In science there is never any error so gross that it won't one day, from some perspective, appear prophetic.

JOHN DEWEY:
Education, therefore, is a process of living and not a preparation for future living.

JOHN F. KENNEDY:
The wave of the future is not the conquest of the world by a single dogmatic creed but the liberation of the diverse
energies of free nations and free men.

JOHN F. KENNEDY:
Change is the law of life. And those who look only to the past or present are certain to miss the future.

JOHN L. LEWIS:
Let the workers organize. Let the toilers assemble. Let their crystallized voice proclaim their injustices and demand their
privileges. Let all thoughtful citizens sustain them, for the future of Labor is the future of America.

MARCUS AURELIUS:
Every man's life lies within the present; for the past is spent and done with, and the future is uncertain.

NIELS BOHR:
Prediction is very difficult, especially of the future.

PATRICIA HAMPL:
The future is here, now, and the past is full of actual deeds, real history.
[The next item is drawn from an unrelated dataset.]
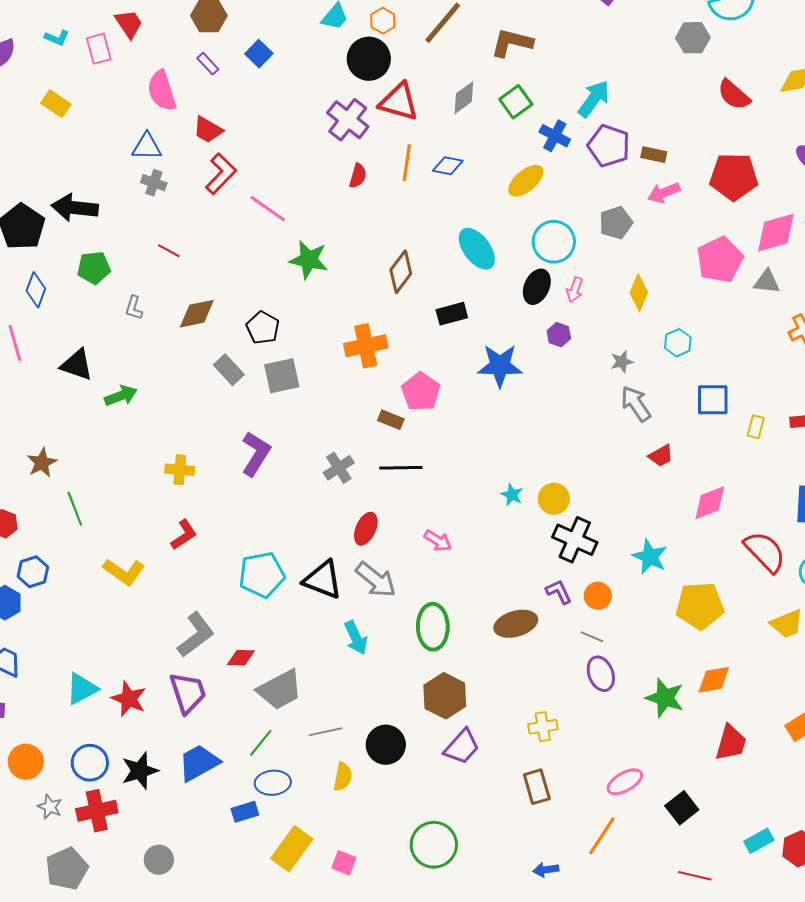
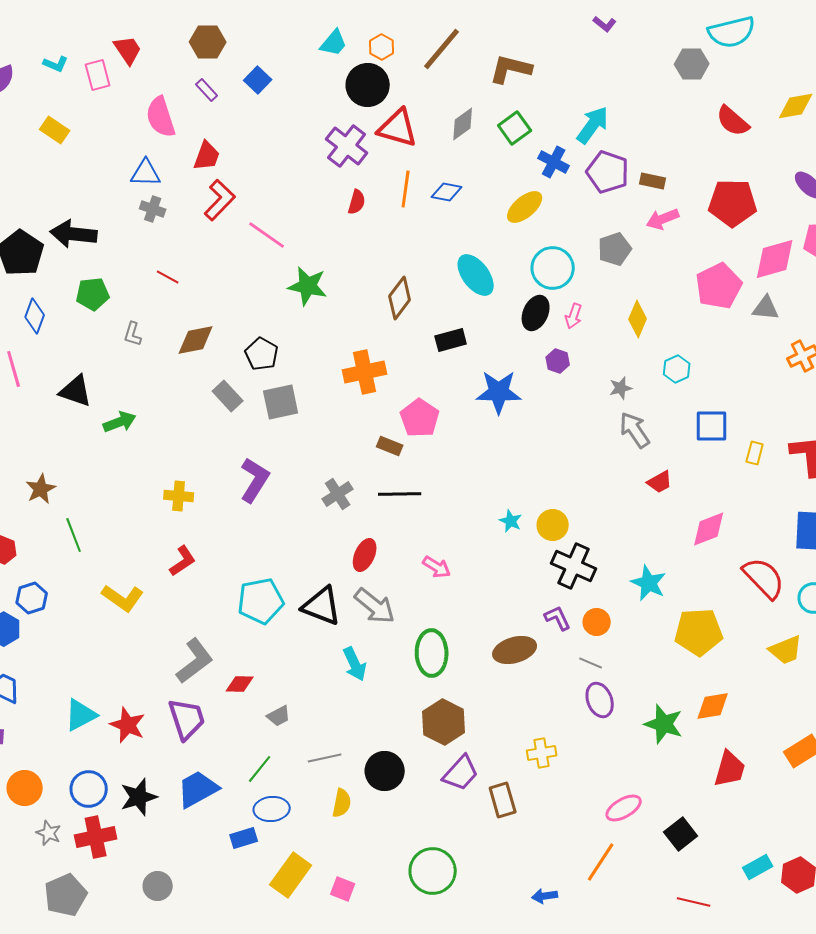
red trapezoid: (208, 130) -> (207, 156), turned -100
gray trapezoid: (280, 690) -> (279, 716), size x0.5
brown rectangle: (537, 787) -> (503, 800), moved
Utopias hardly have the meat on their bones to
sustain a people in grave times.

PEARL S. BUCK:
One faces the future with one's past.

PEMA CHODRON:
Everything is material for the seed of happiness, if you look into it with inquisitiveness and curiosity. The future is
completely open, and we are writing it moment to moment. There always is the potential to create an environment of
blame -- or one that is conducive to loving-kindness.

PERCY BYSSHE SHELLEY:


Fear not for the future, weep not for the past.
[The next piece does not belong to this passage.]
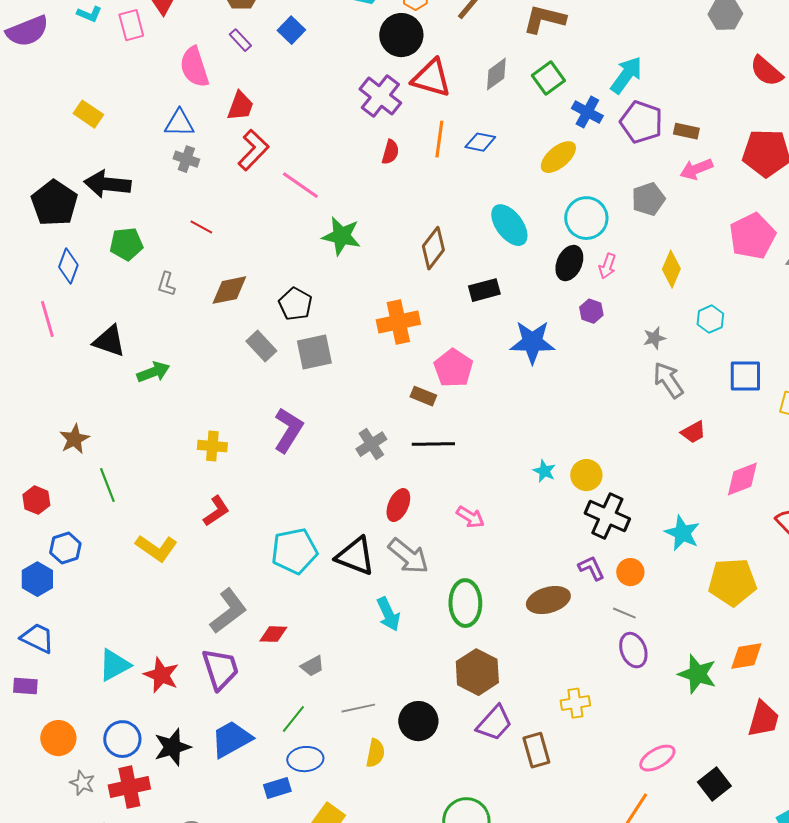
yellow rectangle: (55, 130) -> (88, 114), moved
PIERRE TEILHARD DE CHARDIN:


The future belongs to those who give the next generation reason for hope.

SIMONE WEIL:
The future is made of the same stuff as the present.

THICH NHAT HANH:


Life can be found only in the present moment. The past is gone, the future is not yet here, and if we do not go back to
ourselves in the present moment, we cannot be in touch with life.

THOMAS BERRY:
If the earth does grow inhospitable toward human presence, it is primarily because we have lost our sense of courtesy
toward the earth and its inhabitants.

THOMAS JEFFERSON:
I like dreams of the future better than the history of the past.

VERNON COOPER:
These days people seek knowledge, not wisdom. Knowledge is of the past, wisdom is of the future.

W. E. B. DU BOIS:
Now is the accepted time, not tomorrow, not some more convenient season.
It is today that our best work can be done and not some future day or future year.
It is today that we fit ourselves for the greater usefulness of tomorrow.
Today is the seed time, now are the hours of work, and tomorrow comes the harvest and the playtime.